Sur ces mots, il but une nouvelle gorgée de breuvage, vidant complètement sa tasse.
— Si Thrawn est effectivement de retour, la Nouvelle République risque de ne pas pouvoir tenir. Il est capable de retourner la situation… Vous avez besoin de quelqu’un qui le connaît bien, qui a étudié ses actions passées.
Les Rogues le regardèrent avec scepticisme.
— Vous êtes en train de proposer vos services ? demanda Wedge, d’un ton prudent.
— En effet, confirma-t-il. Je rêve de l’affronter depuis des années. Pour enfin savoir qui de lui ou de moi est un véritable Grand Amiral.
Le commandant posa sur Grant un regard indéfinissable, qui resta fixe pendant de longues secondes avant qu’il ne se décide à répondre.
— Entendu, dit-il. Je transmettrai le message.
* *
*
— Tu as vraiment l’intention de le faire ? demanda Corran alors que le speeder les ramenait vers l’entrée du domaine.
Ils venaient de prendre congé de Grant, resté avec ses pensées dans le salon de son élégante demeure.
— J’ai promis de rapporter ses paroles à la Nouvelle République, rappela Wedge, et je m’y tiendrai.
— Et si elle acceptait ?
— Elle ne le fera jamais, devina Myn. Le risque serait trop grand. Grant est connu pour son humanocentrisme. Le recruter pour affronter un Grand Amiral impérial non-humain ? Ce serait la porte ouverte pour une nouvelle guerre civile.
— C’est aussi mon avis, approuva Wedge.
Ils arrivèrent au niveau du portail, qui s’ouvrit à leur approche. Katarn et Ors les attendaient déjà. Wedge ouvrit la vitre du côté passager.
— Alors ? demanda Jan en passant la tête.
— Nos craintes sont confirmées, soupira le commandant. Nous devons retourner sur Coruscant au plus vite…
Le couple accusa le coup en silence.
— Vous pouvez les prévenir de notre arrivée ?
— Oui, bien sûr, répondit Jan.
— Si Mon Mothma a besoin de mes services, dites-lui que je suis disponible, lança Kyle.
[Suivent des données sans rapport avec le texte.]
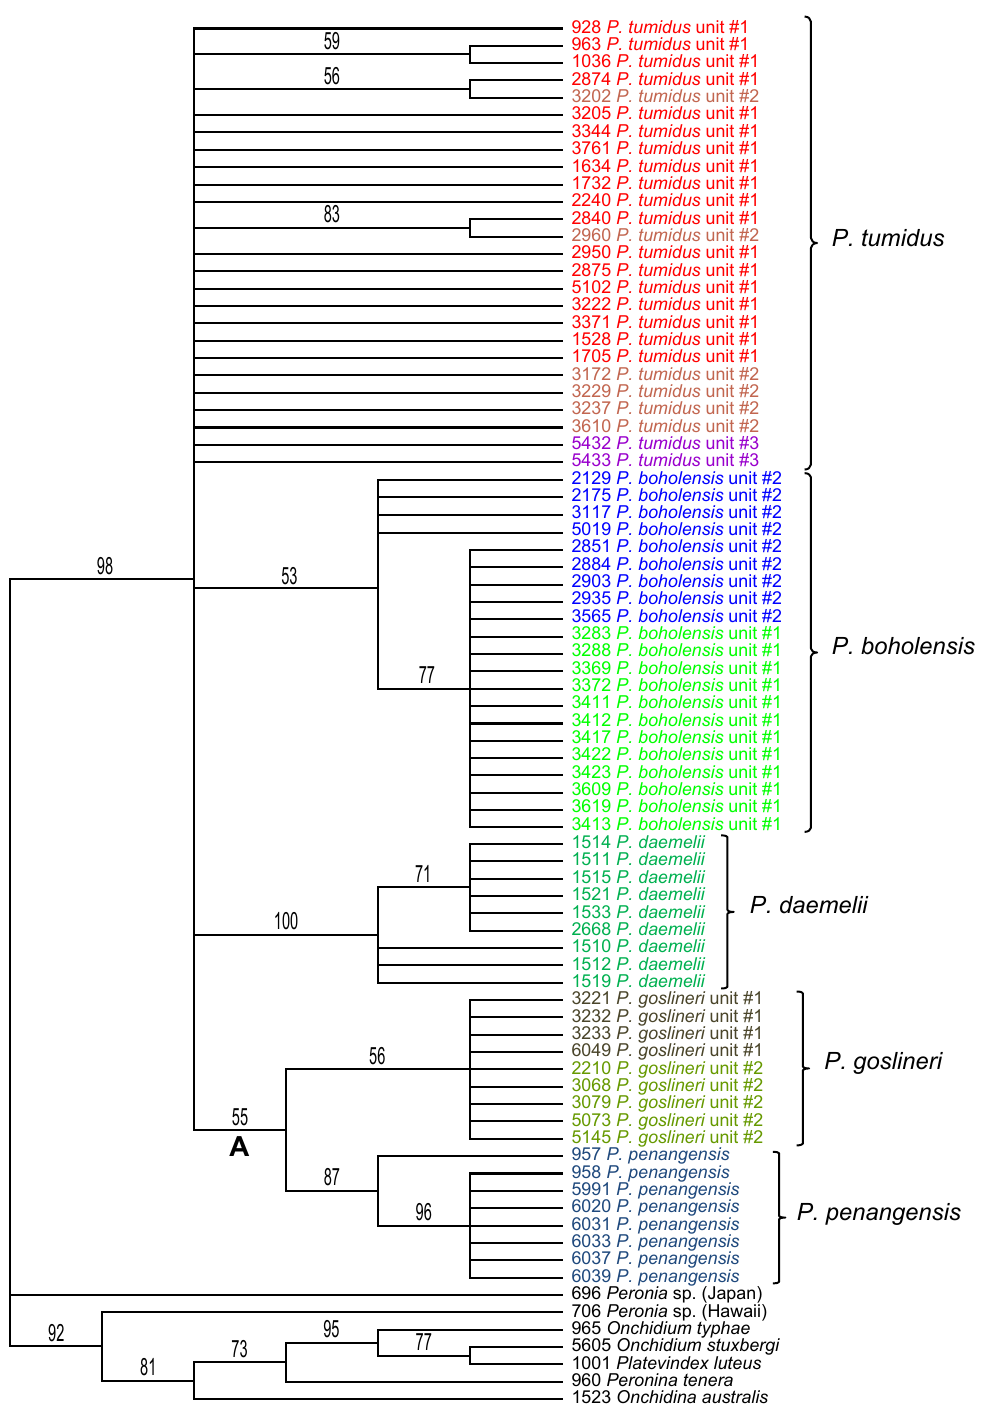
Fig. 4. Maximum parsimony consensus tree within Paromoionchis gen. nov., performed with ITS2 DNA sequences from 80 individuals (including 7 outgroups). Numbers by the branches are the bootstrap values (only numbers > 50% are indicated). Numbers for each individual correspond to unique identifiers for DNA extraction. All sequences for specimens of Paromoionchis gen. nov. are new. Information on specimens can be found in the lists of material examined and in Table 1. The letter A corresponds to a clade referred to in the text. The color used for each (mitochondrial) unit is the same as that used in Figs 1–3 and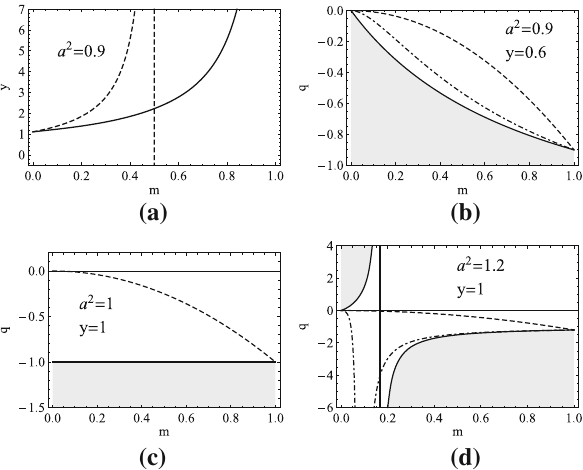
Fig. 1 The graphs of characteristic functions depicted for the given ( m ; a 2 ) (full curve) and y θ ( m ; a 2 ) (dashed parameters: a y θ d ( r ) d ( ex ± ) curve), the vertical line is the asymptote; b–d q θ r ( m ; y , a 2 ) (full curve), ( m ; a 2 ) (dashed curve), q θ ( m ; y , a 2 ) (dash-dotted curve) q θ ex ( + ) ex ( ± ) successively corresponding to cases y < 1 / a 2 , y = 1 / a 2 , y > 1 / a 2 . The unshaded region demarcates the definition range of the potentials X θ ± ( m ; q , y , a 2 ) given by conditions (29) and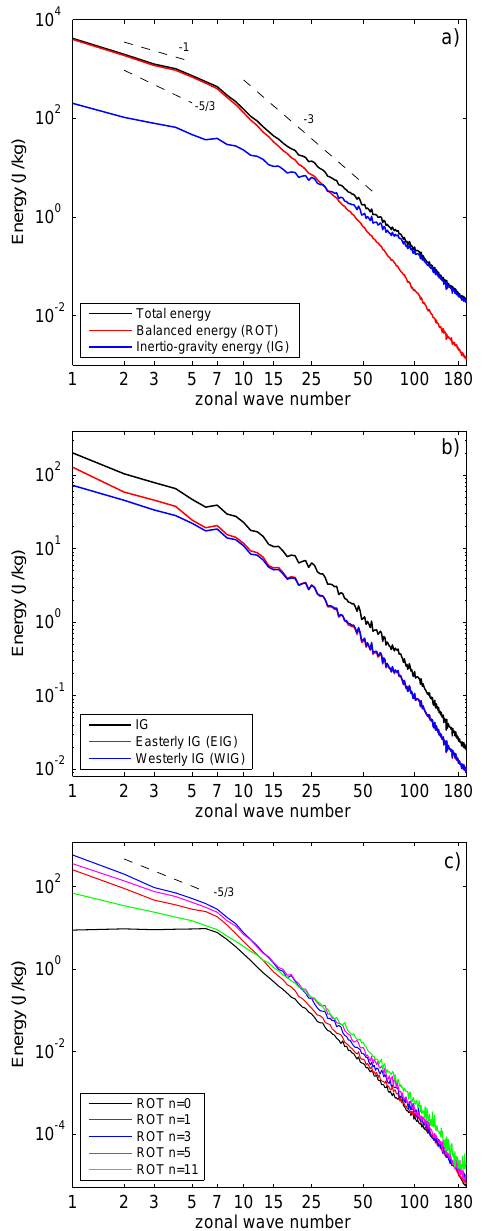
Figure 6. Atmospheric energy spectra. (a) Energy distribution in balanced (red line) and inertio-gravity (blue line) motions and their sum (total wave energy, in black) as a function of the zonal wave number; (b) same as (a) but IG (black), EIG (red) and WIG (blue); (c) same as (a) but balanced spectra for meridional modes n = 0, 1, 3, 5, 11. Spectra are obtained by averaging 30years of outputs from ERA Interim, 12:00UTC analysis. Summation is performed over (a, b) all (m,n) and (c) all m and the mean state ( k = 0) is not included. Short dashed lines (black) correspond to the spectra with slopes − 3, − 1 and − 5 / 3 as written next to the lines.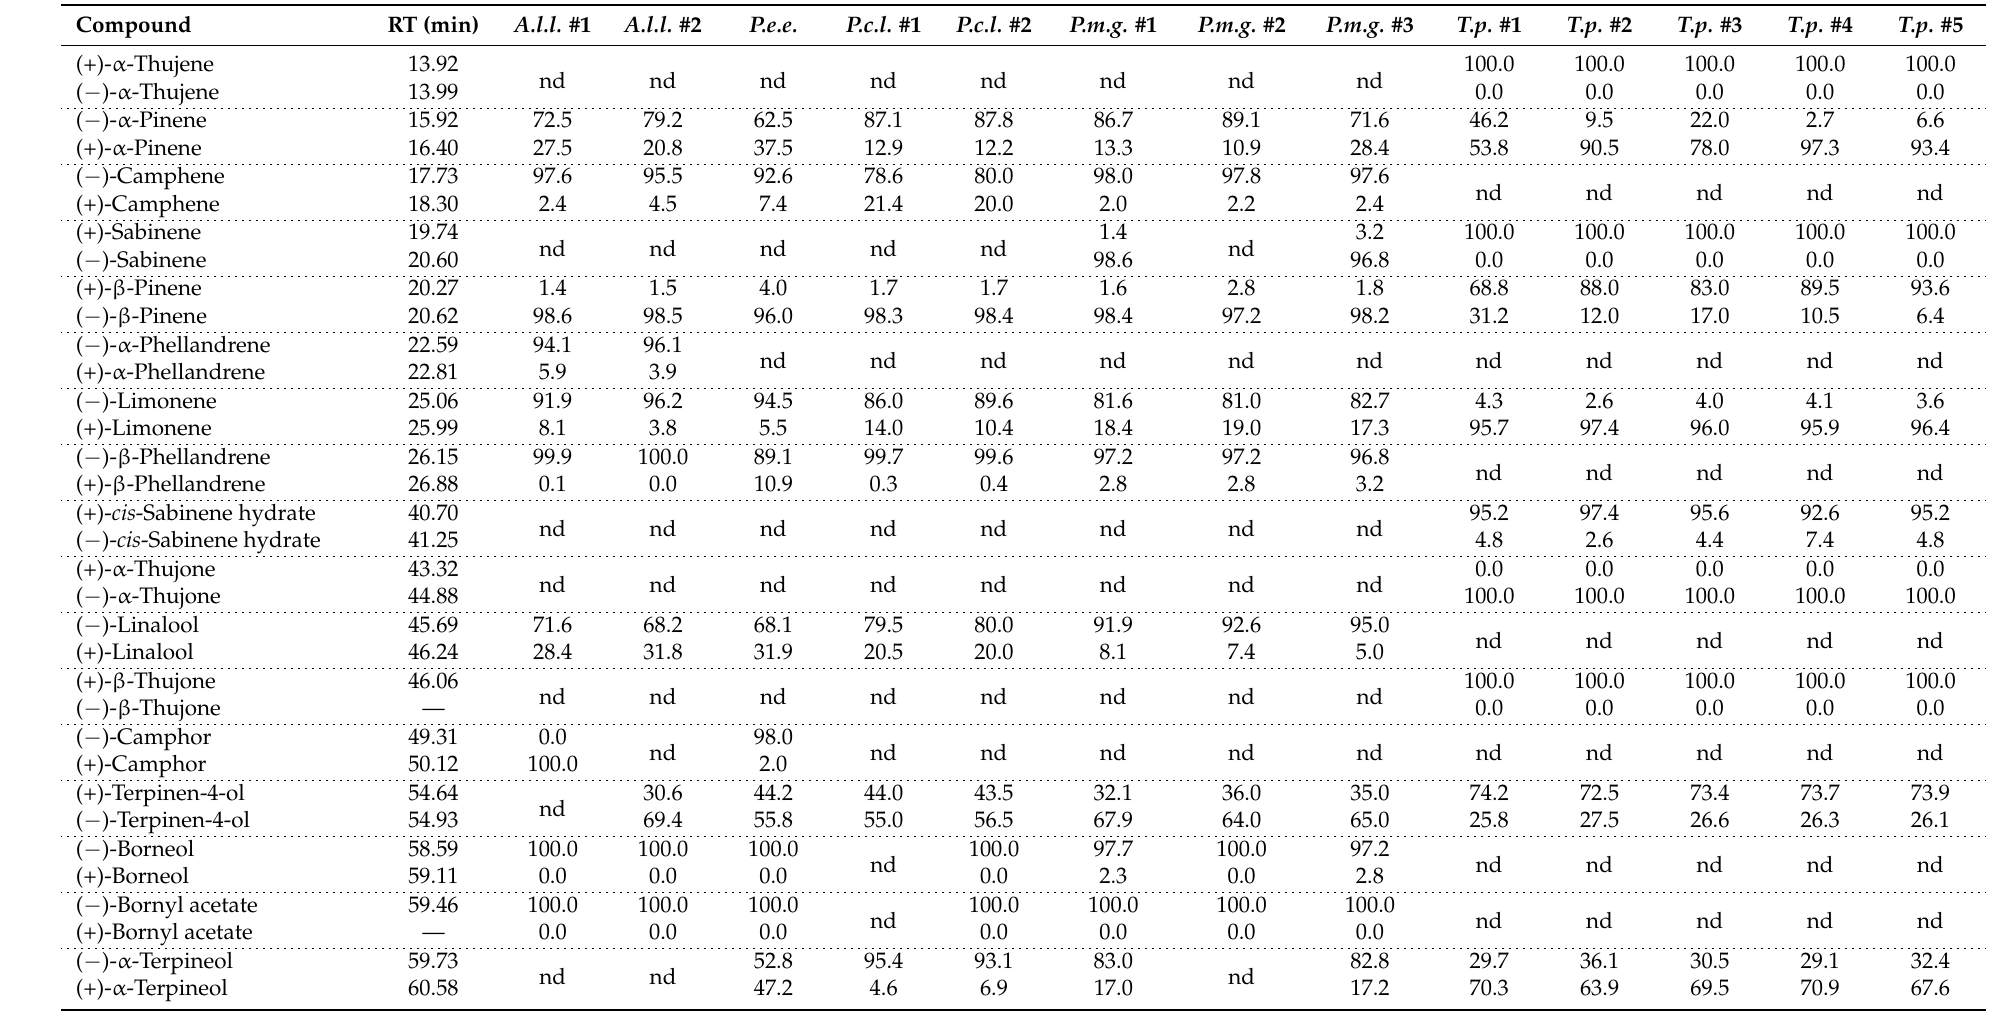
Table 6. Enantiomeric distribution of chiral terpenoid components (percentage of each enantiomer) in gymnosperm essential oils from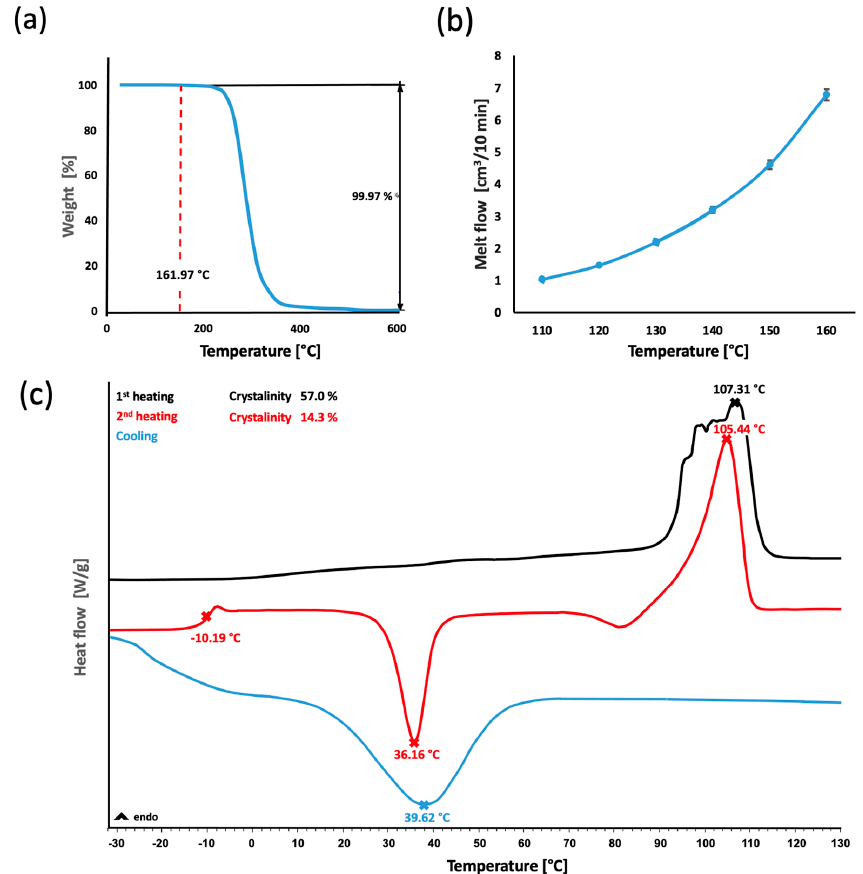
Figure 2. Thermal properties of the PDO granulate: TGA analysis of the thermal degradation − ( a ), MVR rheological measurement − ( b ) and DSC curves of the crystallinity and transition temperatures − ( c ).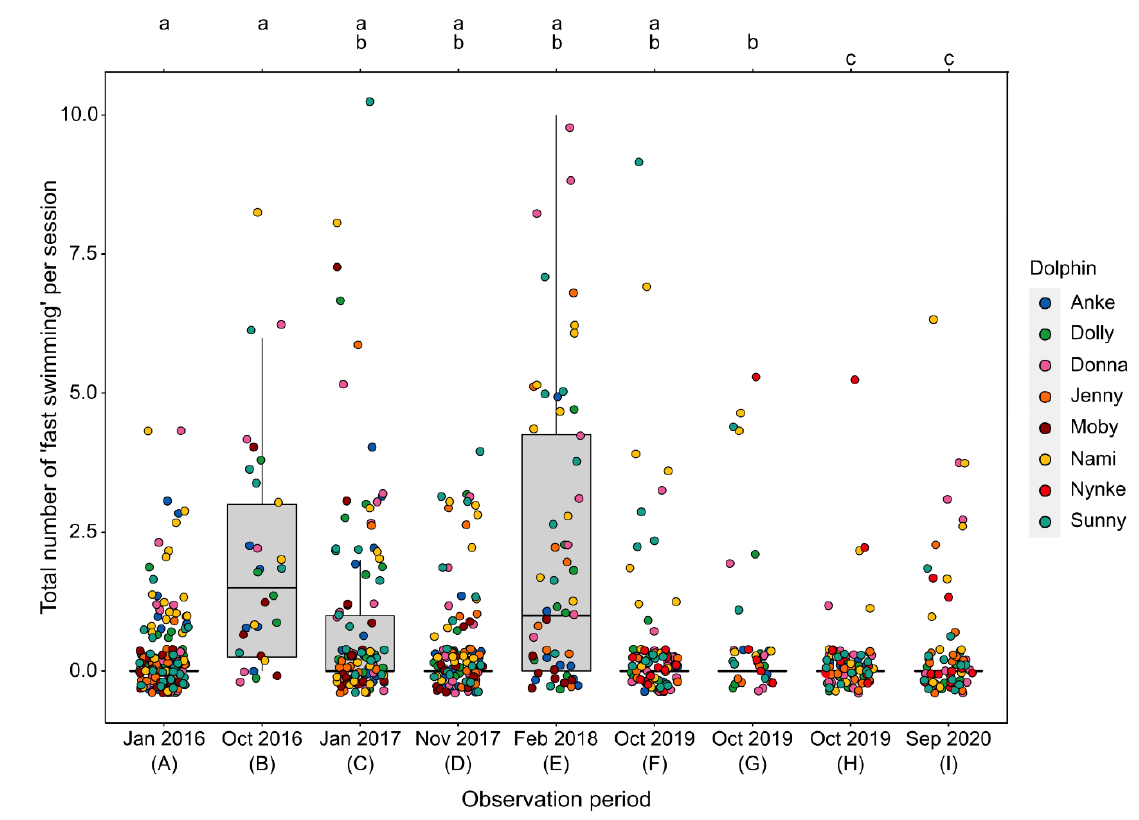
Figure 4. Frequency of fast swimming behavior for the different observation periods ( A – I ) observed for all eight focal dolphins (see Legend). Periods sharing a letter are not significantly different (based on Tukey’s post hoc test, p < 0.01).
Je suis peut-être resté à l’écart trop longtemps…
— Entendu. Prenez soin de vous…
Le speeder allait repartir, mais Katarn empêcha la fenêtre de remonter.
— Une dernière chose, justifia-t-il, son regard se posant sur les trois Rogues à tour de rôle. Que la Force soit avec vous.
Puis la vitre se referma, non sans laisser passer quelques mots supplémentaires.